Currently, the significant dynamic plastic deformation of a buried gas pipeline frequently occurs due to the ground construction process that acts as a direct threat to the operation security of a buried gas transmission system. In this study, the pipe-soil interaction structure under a dynamic consolidation load, such as high energy dynamic compaction load, was considered as a non-conservative system in the work. Two parts of structure dissipation energy were introduced into the Lagrange function, and the elastoplastic dynamic equations of a non-conservative system based on the Hamilton Variation Principle (HVP) and the finite element (FE) theory were established. Implicit solution schemes were proposed based on the dynamic equations, and a steel weight-soil-buried pipeline finite element model was developed by performing a dynamic analysis in the LS-DYNA software with an explicit format. Vivid impact responses of an underground pipeline associated with the buried depth, wall thickness, and tamping energy were simulated. The plastic failure criterion of high toughness pipeline steel indicates that treated pipeline buried depth, wall thickness, and tamping energy corresponded to the generalized loads, and limit state of a specific case.
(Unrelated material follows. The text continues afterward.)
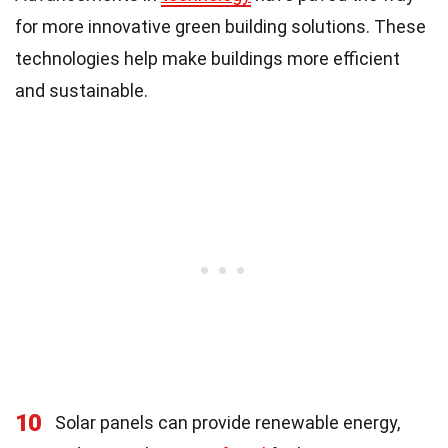
for more innovative green building solutions. These
technologies help make buildings more efficient
and sustainable.
10
Solar panels can provide renewable energy,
So, they were recognized via the relationship of generalized load in relation to the total strain of pipelines. This was performed by using tangent intersection criteria, two elastic slope criteria, and zero curvature criteria. Additionally, the von Mises yield stress criterion was also applied as a traditional approach. The study potentially offers significant references on the quantitative pre-evaluation of a buried gas pipeline that poses as a threat due to the occurrence of third-party damage such as extreme strong ground interference.